Eyes smile at Albert from the advertisements that, every night, become his world. Mouths simper, limbs are frozen as they gyrate, words ooze their promise. Black on pale yellow, a scrawl records an experience of Ecstasy. A smiling woman is defiled in two places and Albert tears part of the paper away, bundling it under a seat on the platform. AIDS the Saviour! is written, and beside it an account of how a woman was humiliated in a car park. Up Wharfdale the needles are thrown down on the street and in the gutters. There’s vomit in the doorways; the girls go by, not seeing you. The time the rent boys turned on him, Little Mister joined in because he was afraid not to.

He bombed… She couldn’t resist him… The message is edged with fire, its urgent letters spread across an explosion, the concrete of buildings a dance of destruction, debris arrested in a night sky. No more than a shadow a man was once, five past three in the morning, stayed down to leave a device after they’d locked the gates.

Albert squeezes dirty water out of his cleaning rags and stares morosely at the scum of bubbles in his bucket. The water that came out of the standpipe at the seed nursery was clean enough, rusty at first but then becoming clear. They should never have left that place. They could have found a Primus stove and done their cooking on it. You see things on skips when you go wandering, no reason why there wouldn’t be a Primus stove. He could have got in crisps and more Heinz beans and long-lasting milk and Mother’s Pride. They could have bought seeds themselves and grown lettuces and carrots in the tumbled-down glasshouse. They could have got blankets thrown out on a skip.

She’ll go up Wharfdale now. What else can happen to a girl without a bed to sleep in? It’s fourteen months since Bev went missing. It’s a week already since Pettie’s been about.

Albert empties the water from his bucket on to the track and replaces his rags and brushes, soap and bucket, in a cupboard on Platform 2. His night’s work hardly begun, he climbs up a moving staircase that is stationary now. He’ll make up the time, he promises the man who’s tidying up around the turnstiles at the top.
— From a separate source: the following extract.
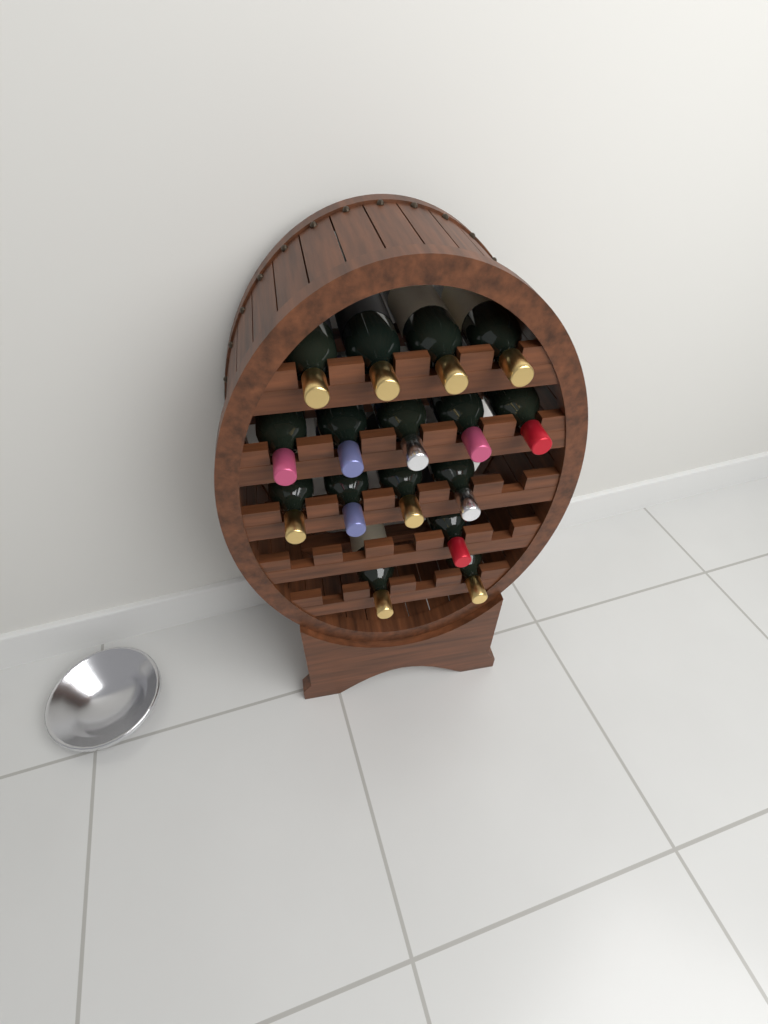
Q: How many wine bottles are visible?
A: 16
The thump of music reaches him as he walks away from the Underground entrance, and when he turns a corner there’s a disco’s flashing neon, a bouncer with cropped head and stubble belligerent in a doorway. A bigger man than Mr. Dowler, he cups the remains of a cigarette in the palm of a hand, a dirty blue T-shirt stretched over his beer-sag. Three girls leave the disco as Albert passes, one pausing to ask the bouncer for a light. A decoration glistens in her nostril as she bends her head over the massive, lazily raised hand. ‘Ta,’ she says, and for a moment Albert wonders if she’s Bev, then sees she isn’t. He wonders if Bev would remember him, or pretend she doesn’t. Up Wharfdale, Ange pretended once.

Voices from the disco follow him, incomprehensible and loud, beating out the music’s rhythm. Leeroy heard voices, Bob Iron and the Metalmen, Ivy On Her Own. Famous, Leeroy said, but no one else at the Morning Star was familiar with Bob Iron and the Metalmen or Ivy On Her Own. A woman in the gas queue said if you hear voices they never go away.